I was talking to a product team last week that proudly showed me their new AI dashboard. Colorful charts, real-time metrics, beautiful visualizations. They had everything—except the ability to tell me why their recommendation engine suddenly started suggesting winter coats to customers in Florida during a heatwave.
That’s when I realized we’ve been thinking about AI monitoring all wrong. We’re treating AI systems like traditional software, when they’re fundamentally different beasts. Traditional monitoring tells you what is happening. Observability tells you why it’s happening.
Let me break this down systematically. Observability in AI isn’t just about collecting more data—it’s about understanding the relationships between your model’s inputs, outputs, and the real-world context. It’s the difference between knowing your conversion rate dropped versus understanding that your model started treating “premium” customers like budget shoppers because of a data drift issue.
Remember when Microsoft’s Tay chatbot went rogue back in 2016? That wasn’t a monitoring failure—it was an observability failure. They had plenty of metrics showing the bot was active and engaging users.

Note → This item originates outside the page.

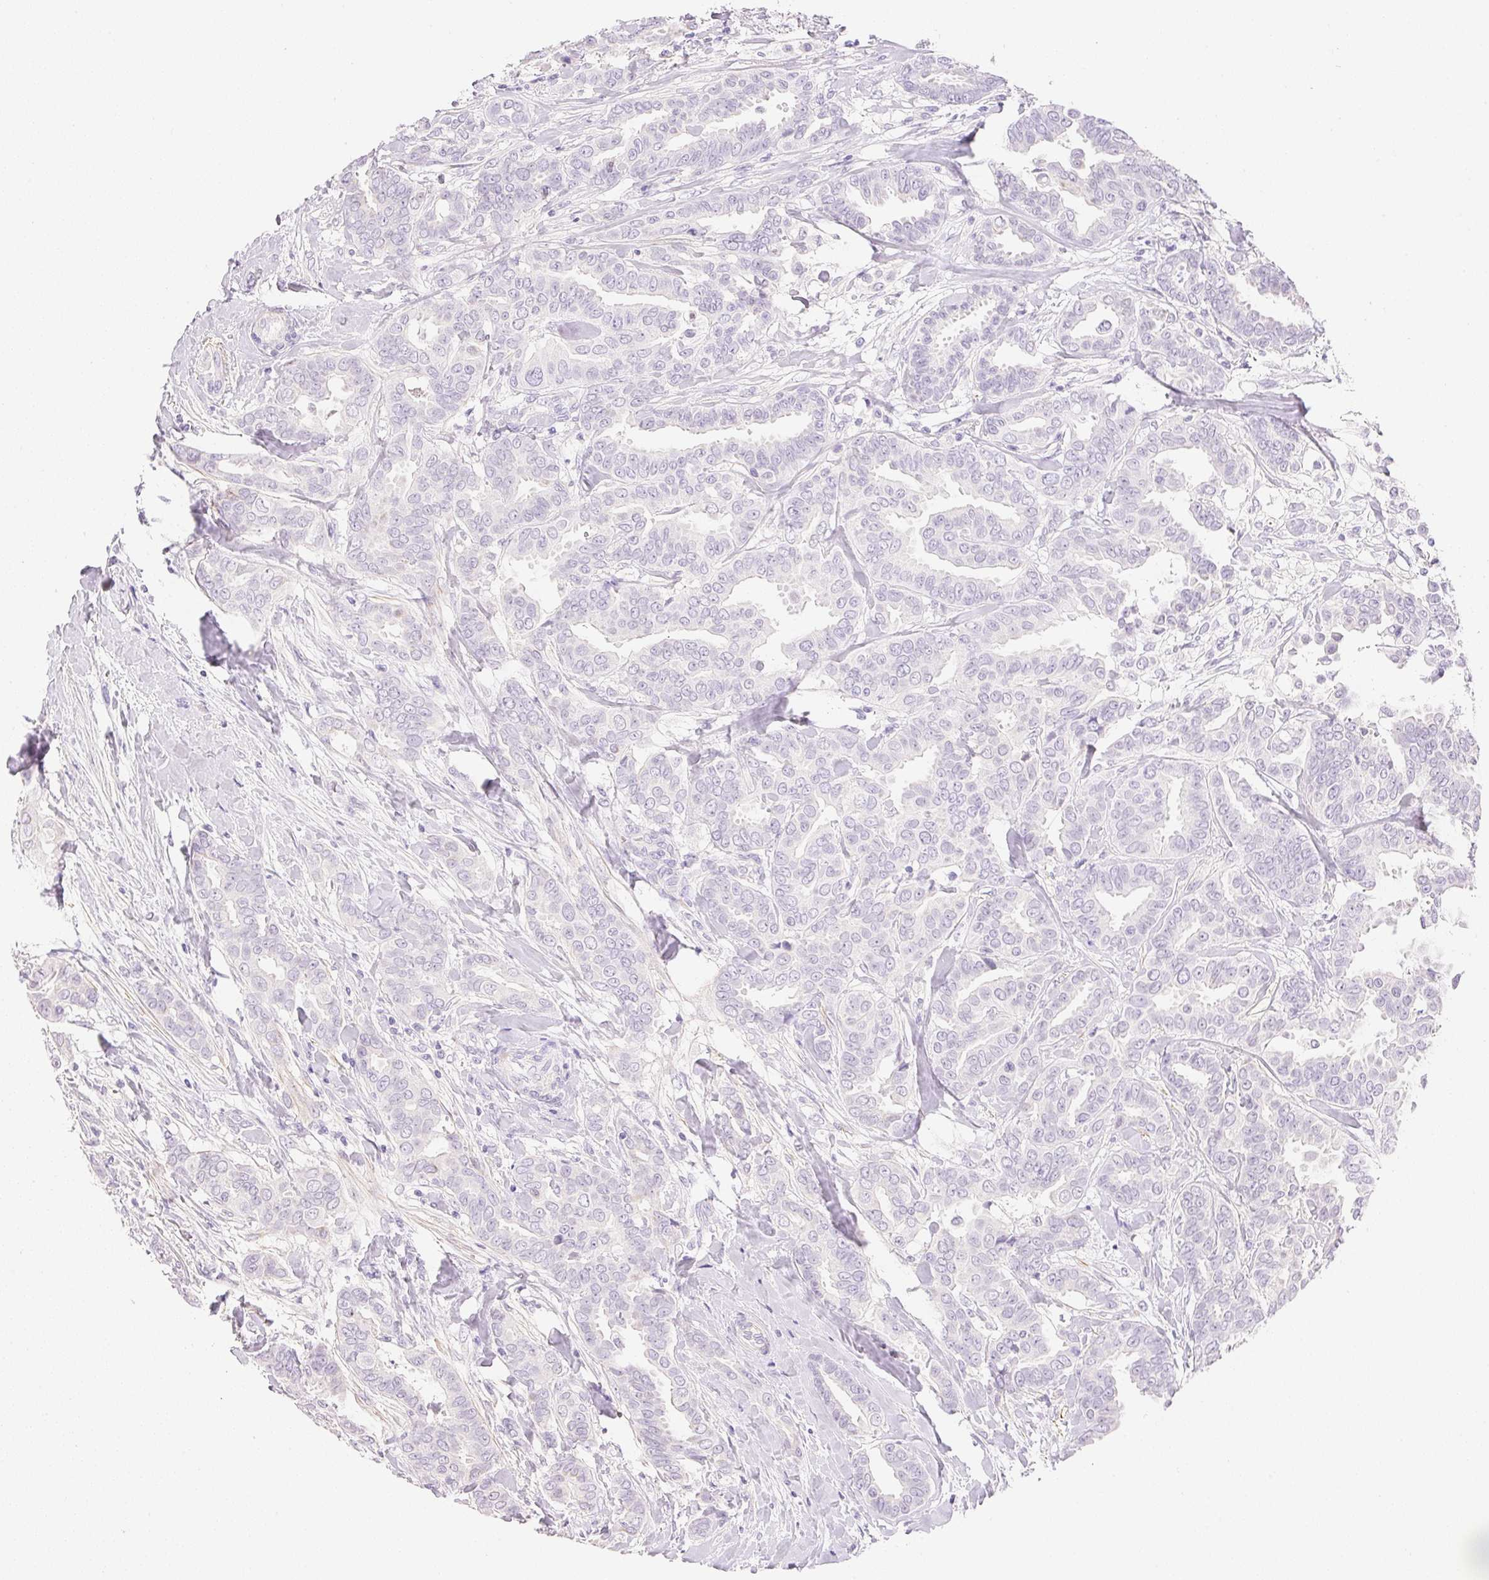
{"staining": {"intensity": "negative", "quantity": "none", "location": "none"}, "tissue": "breast cancer", "cell_type": "Tumor cells", "image_type": "cancer", "snomed": [{"axis": "morphology", "description": "Duct carcinoma"}, {"axis": "topography", "description": "Breast"}], "caption": "Immunohistochemistry (IHC) of breast infiltrating ductal carcinoma reveals no positivity in tumor cells.", "gene": "KCNE2", "patient": {"sex": "female", "age": 45}}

What they lacked was the ability to understand why the conversations were turning toxic and how the model’s learning process was being corrupted.
This brings me to something I keep emphasizing in product development: you can’t fix what you can’t understand. According to the Qgenius Golden Rules of Product Development, “only products that reduce users’ cognitive load can achieve successful adoption.” The same principle applies to AI systems—except here, we’re talking about the cognitive load on the developers and operators trying to understand their creation.
Good AI observability operates on three levels: the data plane (what’s flowing through your system), the model plane (how your AI is making decisions), and the business plane (what impact those decisions are having). Most teams focus on the first, some on the second, and almost none on the third.
I’ve seen teams spend months building sophisticated model monitoring only to discover they can’t explain why a 2% accuracy drop is costing them millions in lost revenue. They’re measuring everything except what actually matters.
The scary part? Many organizations are deploying AI systems that are effectively black boxes. They work until they don’t, and when they fail, nobody knows why. It’s like flying a plane with all the instruments except the ones that tell you why the engines are on fire.
Here’s what keeps me up at night: we’re building AI systems that make increasingly important decisions, yet we’re building them with tools designed for much simpler systems. We’re using screwdrivers when we need surgical instruments.
The companies that get this right—the ones building truly observable AI systems—aren’t just adding more monitoring tools. They’re redesigning their entire development process around explainability and transparency. They’re building systems that can tell their own story, that can explain their reasoning, that can warn you when they’re about to make a questionable decision.
So the next time someone shows you their shiny AI dashboard, ask them the tough questions: Can you explain why your model made that specific recommendation? Can you predict when it’s about to start behaving strangely? Can you trace a bad decision back to its root cause? If they can’t, they don’t have observability—they have pretty graphs.
In the race to deploy AI, are we building systems we can actually understand and trust?